Como parte del Plan Integral para Tabasco, anunciado por el presidente Andrés Manuel López Obrador, la Comisión Nacional del Agua (Conagua), en coordinación con la Secretaría de Marina (Semar), alista a personal y equipos especializados para iniciar los trabajos para el desazolve de los ríos de esta entidad, y contribuir con ello a disminuir el problema de las inundaciones.

En el periodo de 2021 a 2023, se tiene como meta el desazolve de 600 kilómetros (km). En su primera etapa que iniciará en los próximos días se tiene contemplado el desazolve de 42 km, desde Chiltepec, en Paraíso, Tabasco, hacia aguas arriba del río González, así como en la desembocadura del río Grijalva.

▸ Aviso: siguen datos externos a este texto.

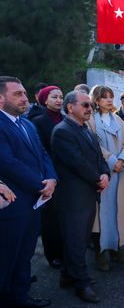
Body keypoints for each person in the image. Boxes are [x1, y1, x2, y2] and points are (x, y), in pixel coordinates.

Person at [0, 76, 57, 308]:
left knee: (25, 255)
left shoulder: (27, 124)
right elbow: (7, 162)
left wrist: (52, 178)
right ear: (1, 98)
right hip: (12, 206)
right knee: (6, 258)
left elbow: (43, 154)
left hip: (34, 203)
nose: (25, 98)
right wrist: (40, 184)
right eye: (18, 94)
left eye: (24, 93)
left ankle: (20, 298)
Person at [51, 90, 110, 304]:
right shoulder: (63, 131)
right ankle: (81, 283)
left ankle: (68, 275)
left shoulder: (86, 128)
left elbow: (98, 156)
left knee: (81, 239)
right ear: (70, 107)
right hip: (73, 197)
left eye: (90, 105)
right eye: (85, 105)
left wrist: (105, 173)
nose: (89, 108)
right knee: (76, 241)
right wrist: (98, 179)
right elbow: (77, 163)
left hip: (88, 194)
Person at [87, 86, 124, 272]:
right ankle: (100, 253)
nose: (108, 100)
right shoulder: (90, 120)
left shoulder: (117, 119)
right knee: (101, 216)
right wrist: (112, 161)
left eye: (110, 97)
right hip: (103, 174)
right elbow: (93, 145)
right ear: (96, 100)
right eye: (104, 97)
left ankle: (117, 248)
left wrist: (123, 159)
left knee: (118, 212)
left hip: (120, 174)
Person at [27, 85, 65, 270]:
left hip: (68, 175)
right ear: (44, 99)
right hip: (49, 175)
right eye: (54, 97)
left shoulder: (66, 118)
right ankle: (54, 255)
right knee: (51, 218)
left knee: (65, 216)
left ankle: (66, 251)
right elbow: (40, 152)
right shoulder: (38, 121)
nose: (58, 100)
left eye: (60, 96)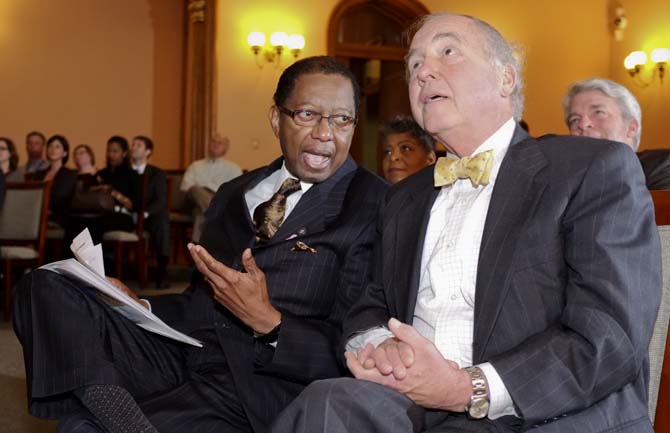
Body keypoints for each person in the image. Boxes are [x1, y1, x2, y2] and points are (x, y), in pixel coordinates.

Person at [272, 13, 661, 433]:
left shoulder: (590, 169)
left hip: (541, 412)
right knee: (325, 404)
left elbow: (608, 334)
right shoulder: (403, 198)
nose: (423, 72)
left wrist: (466, 387)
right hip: (413, 404)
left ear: (505, 79)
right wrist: (378, 345)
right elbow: (370, 303)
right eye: (414, 64)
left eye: (448, 51)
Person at [13, 55, 387, 433]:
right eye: (308, 114)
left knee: (81, 429)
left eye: (342, 119)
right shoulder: (233, 192)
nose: (326, 133)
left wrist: (270, 323)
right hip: (183, 351)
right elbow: (199, 299)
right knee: (47, 284)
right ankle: (119, 416)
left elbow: (354, 348)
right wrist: (135, 302)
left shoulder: (374, 207)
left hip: (253, 387)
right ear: (276, 118)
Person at [564, 77, 670, 190]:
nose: (582, 124)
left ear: (631, 128)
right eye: (575, 119)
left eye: (598, 112)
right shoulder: (561, 181)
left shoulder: (661, 168)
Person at [180, 133, 242, 242]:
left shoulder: (234, 168)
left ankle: (199, 248)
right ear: (208, 145)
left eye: (220, 143)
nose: (216, 145)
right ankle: (214, 211)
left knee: (200, 213)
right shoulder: (196, 165)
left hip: (216, 201)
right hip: (193, 200)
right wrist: (203, 191)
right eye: (213, 142)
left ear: (226, 147)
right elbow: (185, 187)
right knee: (195, 189)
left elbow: (237, 192)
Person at [128, 135, 171, 288]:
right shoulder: (124, 171)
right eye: (132, 144)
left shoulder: (157, 173)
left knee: (161, 220)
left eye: (138, 145)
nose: (133, 147)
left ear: (147, 151)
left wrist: (144, 214)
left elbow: (160, 200)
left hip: (148, 215)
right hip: (126, 214)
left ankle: (162, 271)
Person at [32, 134, 77, 226]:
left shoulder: (69, 174)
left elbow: (61, 197)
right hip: (36, 213)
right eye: (50, 146)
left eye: (57, 147)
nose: (53, 149)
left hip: (57, 215)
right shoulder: (38, 174)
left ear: (64, 153)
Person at [380, 114, 436, 184]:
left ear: (430, 159)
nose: (393, 157)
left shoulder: (446, 194)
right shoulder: (375, 193)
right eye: (387, 152)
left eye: (405, 148)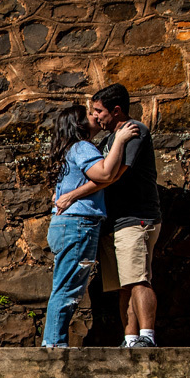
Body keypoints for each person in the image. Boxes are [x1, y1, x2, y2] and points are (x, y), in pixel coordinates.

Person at [57, 83, 162, 348]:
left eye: (99, 111)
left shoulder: (134, 131)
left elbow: (111, 177)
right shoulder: (108, 140)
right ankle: (130, 339)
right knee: (123, 284)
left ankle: (147, 338)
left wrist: (73, 195)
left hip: (135, 217)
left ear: (115, 111)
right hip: (114, 222)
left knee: (138, 278)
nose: (95, 116)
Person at [42, 104, 137, 348]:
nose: (95, 115)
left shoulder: (68, 150)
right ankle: (53, 347)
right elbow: (104, 174)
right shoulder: (82, 147)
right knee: (67, 290)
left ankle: (53, 344)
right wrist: (121, 140)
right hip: (78, 224)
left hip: (67, 225)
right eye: (89, 114)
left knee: (64, 286)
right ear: (79, 124)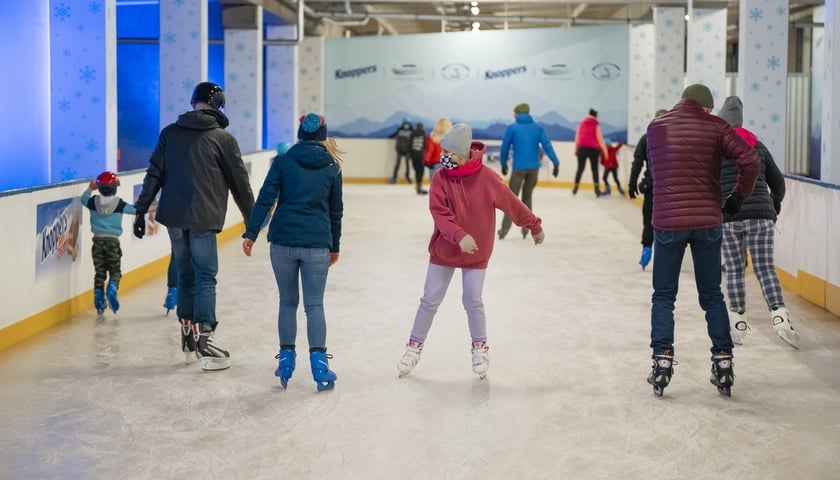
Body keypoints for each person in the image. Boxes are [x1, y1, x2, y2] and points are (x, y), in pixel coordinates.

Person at [396, 124, 546, 379]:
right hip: (445, 248)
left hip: (476, 251)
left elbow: (512, 203)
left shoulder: (487, 178)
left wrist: (534, 225)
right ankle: (414, 346)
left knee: (472, 300)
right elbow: (440, 215)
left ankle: (480, 347)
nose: (444, 156)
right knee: (429, 299)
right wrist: (458, 235)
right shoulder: (440, 177)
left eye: (449, 152)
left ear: (463, 155)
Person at [645, 84, 760, 397]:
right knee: (712, 294)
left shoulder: (656, 127)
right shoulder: (717, 126)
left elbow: (656, 174)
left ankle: (662, 360)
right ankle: (723, 360)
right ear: (707, 107)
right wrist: (737, 197)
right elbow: (751, 161)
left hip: (668, 222)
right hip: (708, 220)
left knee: (664, 295)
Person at [133, 81, 255, 371]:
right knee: (205, 276)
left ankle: (187, 330)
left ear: (193, 104)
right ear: (219, 107)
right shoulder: (224, 139)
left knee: (185, 274)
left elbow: (154, 175)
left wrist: (140, 211)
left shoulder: (169, 134)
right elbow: (241, 185)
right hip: (204, 217)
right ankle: (205, 338)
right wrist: (253, 221)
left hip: (174, 218)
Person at [242, 113, 343, 392]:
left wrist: (251, 233)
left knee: (288, 302)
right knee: (314, 306)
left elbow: (265, 197)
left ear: (300, 133)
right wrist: (335, 245)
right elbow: (336, 211)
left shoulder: (284, 161)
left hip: (283, 242)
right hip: (317, 243)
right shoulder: (332, 165)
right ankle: (319, 364)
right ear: (323, 135)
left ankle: (286, 360)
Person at [716, 96, 798, 349]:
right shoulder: (757, 145)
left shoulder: (715, 148)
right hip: (761, 216)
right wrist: (774, 203)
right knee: (764, 269)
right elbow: (779, 183)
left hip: (729, 217)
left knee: (734, 269)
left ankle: (738, 322)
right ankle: (780, 317)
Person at [497, 103, 560, 239]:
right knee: (527, 198)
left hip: (518, 168)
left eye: (514, 112)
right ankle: (527, 229)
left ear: (518, 113)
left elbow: (505, 148)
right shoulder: (537, 128)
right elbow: (547, 145)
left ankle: (504, 230)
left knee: (511, 200)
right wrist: (555, 162)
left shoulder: (512, 128)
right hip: (533, 169)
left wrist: (503, 163)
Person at [80, 171, 138, 315]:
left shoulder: (93, 202)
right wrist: (152, 206)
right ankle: (112, 288)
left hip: (97, 242)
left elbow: (83, 199)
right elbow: (135, 210)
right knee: (115, 271)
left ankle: (99, 300)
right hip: (113, 243)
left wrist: (89, 189)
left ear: (99, 188)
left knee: (99, 273)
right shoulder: (119, 204)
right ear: (115, 188)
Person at [628, 109, 668, 270]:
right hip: (668, 187)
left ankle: (646, 248)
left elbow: (637, 163)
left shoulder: (646, 138)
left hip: (652, 187)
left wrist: (632, 184)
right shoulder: (674, 138)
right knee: (666, 223)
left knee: (649, 221)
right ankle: (663, 254)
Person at [572, 108, 609, 197]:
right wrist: (605, 151)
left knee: (580, 168)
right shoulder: (596, 124)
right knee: (594, 169)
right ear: (595, 116)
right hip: (593, 149)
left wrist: (576, 149)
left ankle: (575, 186)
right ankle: (597, 189)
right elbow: (600, 139)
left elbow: (577, 137)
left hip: (582, 148)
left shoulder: (581, 123)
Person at [389, 117, 414, 184]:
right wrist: (389, 137)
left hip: (407, 151)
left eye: (407, 123)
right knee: (397, 164)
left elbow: (413, 139)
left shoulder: (411, 131)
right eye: (405, 123)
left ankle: (407, 177)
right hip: (399, 150)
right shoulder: (399, 130)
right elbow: (394, 135)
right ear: (403, 123)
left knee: (407, 165)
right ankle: (394, 177)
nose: (406, 125)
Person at [409, 121, 428, 194]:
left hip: (414, 155)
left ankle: (418, 186)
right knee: (421, 170)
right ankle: (419, 186)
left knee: (416, 170)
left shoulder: (412, 133)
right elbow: (425, 145)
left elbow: (409, 144)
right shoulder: (423, 133)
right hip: (421, 155)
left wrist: (410, 154)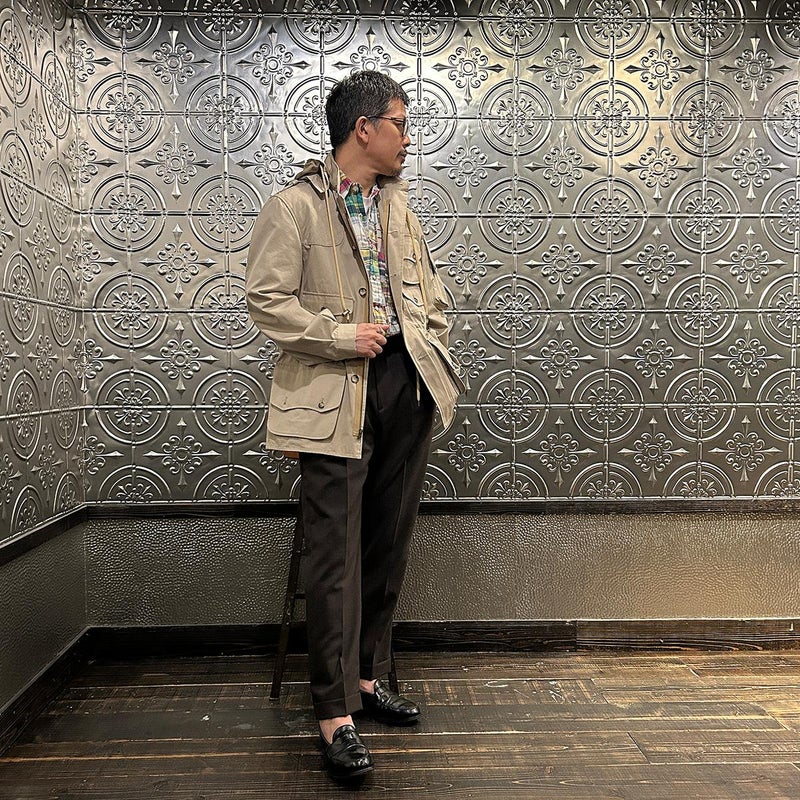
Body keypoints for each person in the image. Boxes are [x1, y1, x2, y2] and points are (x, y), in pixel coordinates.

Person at [245, 71, 463, 782]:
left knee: (386, 543)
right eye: (400, 123)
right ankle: (334, 715)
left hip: (406, 384)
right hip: (334, 391)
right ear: (363, 128)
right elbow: (266, 301)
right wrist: (341, 337)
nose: (408, 139)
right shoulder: (294, 207)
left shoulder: (399, 209)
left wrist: (431, 344)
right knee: (334, 556)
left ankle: (367, 680)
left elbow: (429, 293)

Con estas acciones, se recuperará la capacidad hidráulica de los ríos que desembocan al Golfo de México, reduciendo, de esta forma, los riesgos de inundación para la población ribereña y de ciudades como Villahermosa y la zona indígena de Nacajuca. Por otra parte, los materiales que se desazolvarán, al ser colocados en tierra, permitirán establecer plataformas de mayor altura a la del río, y con ello, brindar zonas de seguridad para el ganado o maquinaria.

A través de la dirección local de la Conagua en Tabasco, se ha trabajado en coordinación con los tres órdenes de gobierno para integrar los proyectos ejecutivos de obra, atender gestiones ambientales y definir planes para el vertimiento y disposición final de los materiales extraídos.

Con estas acciones, se refrenda el compromiso del Gobierno de México para reducir la vulnerabilidad de la población ante posibles inundaciones.